• EXCERPTED RECORDS:
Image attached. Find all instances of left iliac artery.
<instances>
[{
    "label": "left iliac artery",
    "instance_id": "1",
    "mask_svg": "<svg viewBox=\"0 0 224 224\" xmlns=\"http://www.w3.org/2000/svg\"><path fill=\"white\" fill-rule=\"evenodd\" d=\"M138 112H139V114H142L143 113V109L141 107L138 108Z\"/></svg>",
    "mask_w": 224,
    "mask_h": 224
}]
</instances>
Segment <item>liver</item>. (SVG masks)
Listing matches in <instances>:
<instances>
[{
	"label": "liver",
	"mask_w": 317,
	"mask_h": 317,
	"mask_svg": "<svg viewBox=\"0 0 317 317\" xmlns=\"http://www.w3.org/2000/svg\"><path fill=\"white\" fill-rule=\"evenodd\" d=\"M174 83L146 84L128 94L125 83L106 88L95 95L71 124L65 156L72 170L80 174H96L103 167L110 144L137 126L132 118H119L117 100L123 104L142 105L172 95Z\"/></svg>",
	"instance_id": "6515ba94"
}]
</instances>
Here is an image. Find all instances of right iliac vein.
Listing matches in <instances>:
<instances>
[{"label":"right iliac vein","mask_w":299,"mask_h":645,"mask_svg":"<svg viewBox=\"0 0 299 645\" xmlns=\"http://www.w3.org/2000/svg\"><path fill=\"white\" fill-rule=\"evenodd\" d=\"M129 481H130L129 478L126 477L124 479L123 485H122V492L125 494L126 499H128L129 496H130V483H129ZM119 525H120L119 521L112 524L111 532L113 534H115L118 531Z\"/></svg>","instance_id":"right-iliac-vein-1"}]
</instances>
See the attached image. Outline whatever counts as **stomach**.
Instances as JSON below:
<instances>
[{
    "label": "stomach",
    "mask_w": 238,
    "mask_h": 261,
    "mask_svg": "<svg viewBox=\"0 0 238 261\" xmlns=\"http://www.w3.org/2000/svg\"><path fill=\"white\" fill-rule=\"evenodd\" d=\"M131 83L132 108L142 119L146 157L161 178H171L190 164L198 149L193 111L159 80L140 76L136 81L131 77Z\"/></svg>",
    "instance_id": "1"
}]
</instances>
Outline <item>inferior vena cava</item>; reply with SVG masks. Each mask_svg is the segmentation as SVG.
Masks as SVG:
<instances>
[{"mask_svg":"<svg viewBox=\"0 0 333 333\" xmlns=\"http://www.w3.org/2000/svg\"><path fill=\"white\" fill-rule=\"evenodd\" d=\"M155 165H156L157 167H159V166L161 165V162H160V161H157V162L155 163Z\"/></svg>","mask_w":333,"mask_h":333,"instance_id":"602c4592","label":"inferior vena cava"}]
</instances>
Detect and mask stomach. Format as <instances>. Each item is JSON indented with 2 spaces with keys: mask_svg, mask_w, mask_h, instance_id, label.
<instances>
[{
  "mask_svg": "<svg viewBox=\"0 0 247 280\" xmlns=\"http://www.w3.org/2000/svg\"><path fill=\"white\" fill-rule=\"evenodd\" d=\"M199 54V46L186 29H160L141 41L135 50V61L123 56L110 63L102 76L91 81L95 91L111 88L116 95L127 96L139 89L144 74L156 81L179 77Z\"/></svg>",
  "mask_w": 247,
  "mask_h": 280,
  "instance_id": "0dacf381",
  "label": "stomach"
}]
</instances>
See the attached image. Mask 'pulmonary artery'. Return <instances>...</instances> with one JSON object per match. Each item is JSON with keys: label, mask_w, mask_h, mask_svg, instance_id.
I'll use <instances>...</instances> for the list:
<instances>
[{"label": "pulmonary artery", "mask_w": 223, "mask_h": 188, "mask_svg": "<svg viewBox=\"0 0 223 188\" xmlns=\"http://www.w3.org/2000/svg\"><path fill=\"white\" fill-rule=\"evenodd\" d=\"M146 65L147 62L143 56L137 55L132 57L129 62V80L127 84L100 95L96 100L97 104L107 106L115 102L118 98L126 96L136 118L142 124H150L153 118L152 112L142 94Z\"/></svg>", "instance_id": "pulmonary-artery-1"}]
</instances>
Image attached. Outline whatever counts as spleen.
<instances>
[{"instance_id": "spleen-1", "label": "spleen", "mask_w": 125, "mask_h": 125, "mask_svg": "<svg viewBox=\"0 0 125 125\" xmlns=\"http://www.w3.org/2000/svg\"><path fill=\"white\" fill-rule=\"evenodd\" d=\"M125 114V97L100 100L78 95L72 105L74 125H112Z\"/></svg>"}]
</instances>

• GIVEN TASK: Display every line of the records above that contains the string "spleen", treating uppercase and lowercase letters as distinct.

• PROBLEM SOLUTION:
Image attached. Outline whatever counts as spleen.
[{"instance_id": "spleen-1", "label": "spleen", "mask_w": 125, "mask_h": 125, "mask_svg": "<svg viewBox=\"0 0 125 125\" xmlns=\"http://www.w3.org/2000/svg\"><path fill=\"white\" fill-rule=\"evenodd\" d=\"M125 114V97L100 100L78 95L72 105L74 125H112Z\"/></svg>"}]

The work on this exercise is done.